All three variants are built to conform with the Sensor Open Systems Architecture, known as SOSA, standard — and Echodyne’s EchoShield radars represent the first fully integrated SOSA solution within the SUADS platform. That open-architecture compliance is increasingly a prerequisite for new defense electronics, allowing the government to swap or upgrade components without being locked into a single vendor’s proprietary ecosystem.
EchoShield is Echodyne’s flagship medium-range radar, built as a commercial-off-the-shelf system with industry-standard interfaces that allow it to feed data to a range of downstream sensors and effectors. The system is designed to generate precise location data across all drone types and configurations — fixed-wing, rotary, and hybrid — and uses machine learning models built on recursive neural networks to classify tracked objects and distinguish actual threats from background clutter. That classification capability matters: in a contested airspace environment, the speed and accuracy with which a system can separate a hostile drone from a bird, a balloon, or a friendly asset directly determines how quickly an operator can authorize an intercept.
Beyond simple detection, EchoShield’s data outputs are structured to more accurately cue optical sensors — essentially telling a camera exactly where to point — and to accelerate the handoff to kinetic or electronic effectors responsible for neutralizing the threat. The faster that data chain runs, the greater the probability of a successful intercept before the drone closes to within effective range.

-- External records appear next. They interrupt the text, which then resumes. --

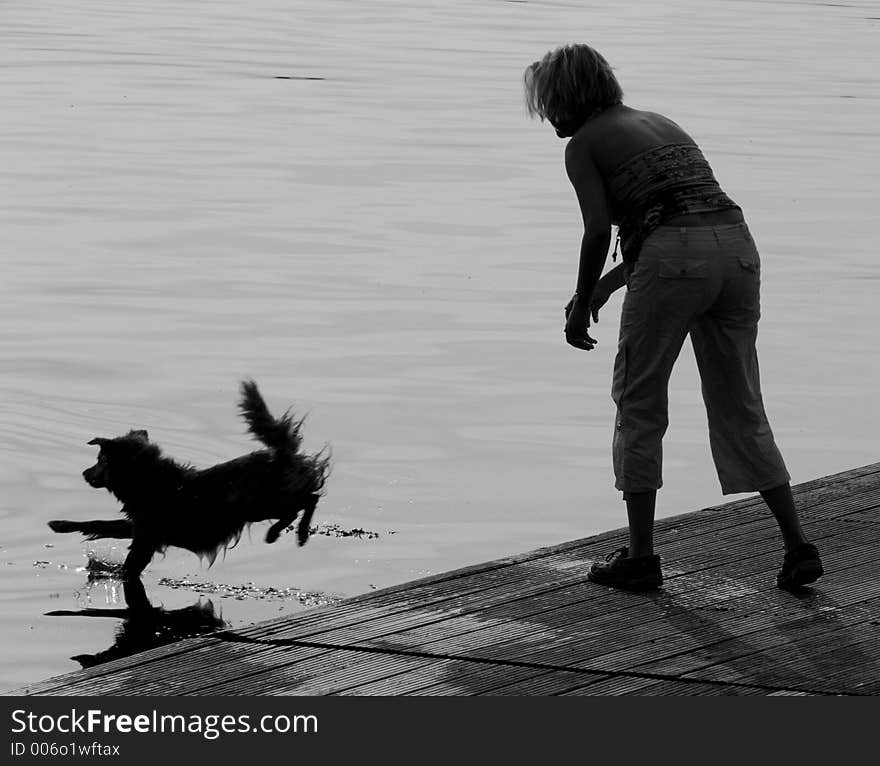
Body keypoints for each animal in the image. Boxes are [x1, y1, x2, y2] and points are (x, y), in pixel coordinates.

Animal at [49, 380, 330, 580]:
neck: (149, 480)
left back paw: (287, 533)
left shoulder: (146, 539)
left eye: (100, 460)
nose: (84, 473)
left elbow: (127, 560)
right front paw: (62, 525)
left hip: (260, 504)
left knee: (307, 501)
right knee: (308, 500)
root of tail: (283, 454)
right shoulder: (140, 526)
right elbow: (101, 524)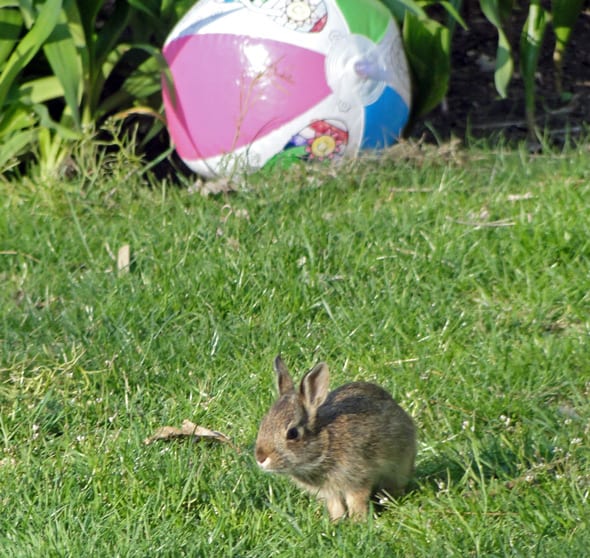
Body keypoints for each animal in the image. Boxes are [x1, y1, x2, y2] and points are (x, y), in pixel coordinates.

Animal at [254, 356, 416, 524]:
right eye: (263, 423)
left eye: (292, 433)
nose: (260, 458)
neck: (326, 444)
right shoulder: (330, 493)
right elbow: (336, 506)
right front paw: (336, 523)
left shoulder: (357, 480)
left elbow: (356, 502)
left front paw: (358, 522)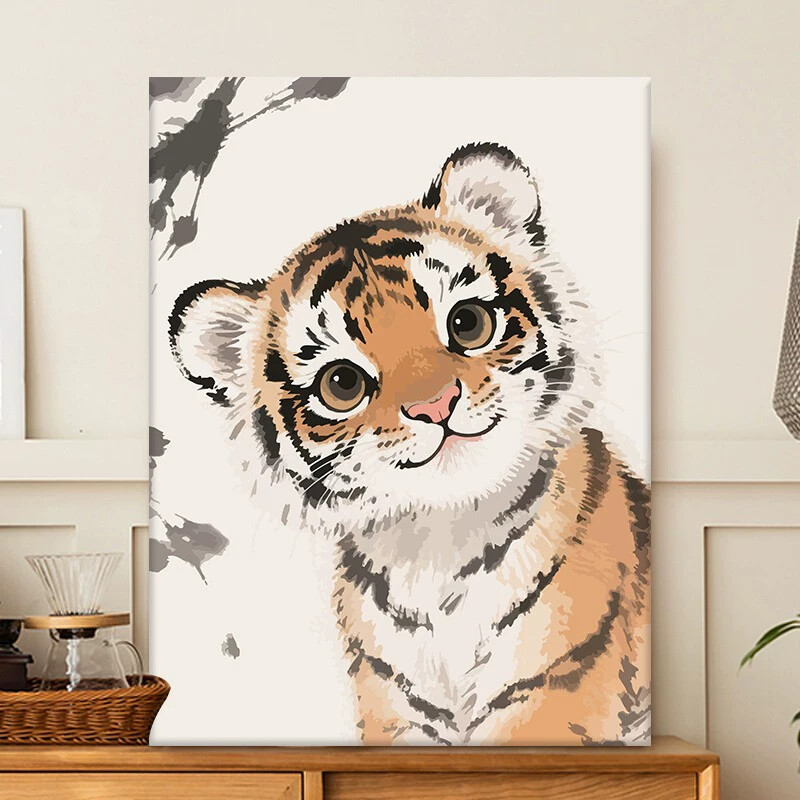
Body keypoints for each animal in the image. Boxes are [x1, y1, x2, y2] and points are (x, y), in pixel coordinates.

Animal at [169, 142, 651, 746]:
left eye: (468, 323)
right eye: (342, 383)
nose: (435, 405)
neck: (442, 549)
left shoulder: (558, 686)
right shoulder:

Eben Frankenberg, CEO of Echodyne, framed the selection around a fundamental shift in what the counter-drone market now demands from radar. “It is becoming more and more evident that the fidelity of radar data, its accuracy in all data dimensions, is a critical attribute of any radar system,” Frankenberg said. “The new table stakes for every defensive system is actionable data at the range of reaction and with the precision to consistently direct kinetic effectors onto fast, nimble, UAS threats.”

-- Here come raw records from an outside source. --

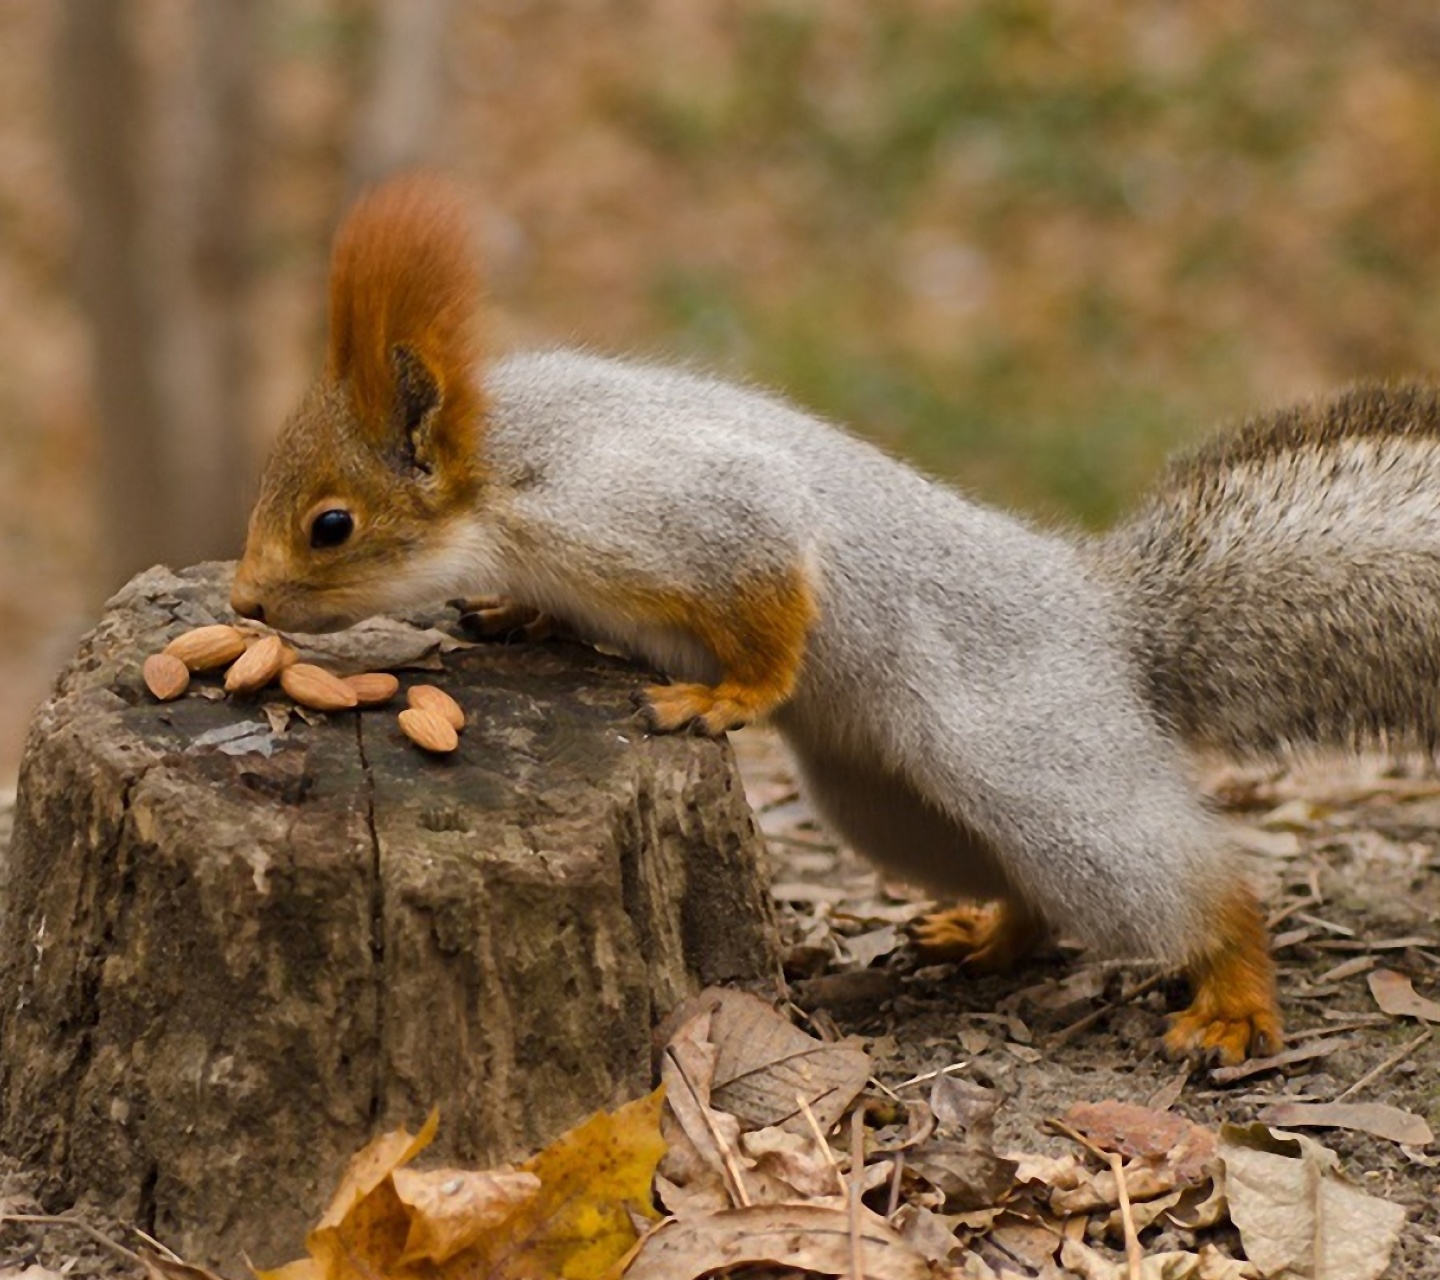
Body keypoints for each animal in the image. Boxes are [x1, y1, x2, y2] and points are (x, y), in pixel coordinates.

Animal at [230, 177, 1440, 1059]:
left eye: (332, 525)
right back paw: (987, 934)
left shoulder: (672, 507)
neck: (506, 467)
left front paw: (727, 694)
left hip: (1043, 769)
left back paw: (1233, 991)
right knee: (1031, 892)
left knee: (1189, 886)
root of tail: (1112, 622)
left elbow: (769, 587)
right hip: (888, 806)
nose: (243, 601)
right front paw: (511, 613)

Ty Safreno, CEO of Trust Automation, was equally direct about what the Echodyne integration brings to the SUADS platform. “Integrating Echodyne’s advanced radar into our RD-SUADS, FS-SUADS, and EX-SUADS systems enhances both detection range and accuracy, enabling operators to identify threats sooner and respond with greater confidence,” Safreno said. “These systems provide agile, comprehensive C-sUAS capability that helps protect warfighters and critical facilities through elevated situational awareness.”
The $490 million IDIQ vehicle, announced last August, positions SUADS as a scalable procurement mechanism — meaning the Air Force can order systems in varying quantities and configurations over the life of the contract rather than committing to a single fixed buy.
With drone threats now a persistent reality across virtually every theater of operations — from contested peer-competitor scenarios in the Pacific to irregular warfare environments in the Middle East and Eastern Europe — programs like SUADS represent the Air Force’s effort to field layered, scalable base defense that doesn’t require the footprint or cost of legacy air defense systems designed for manned aircraft and ballistic missiles.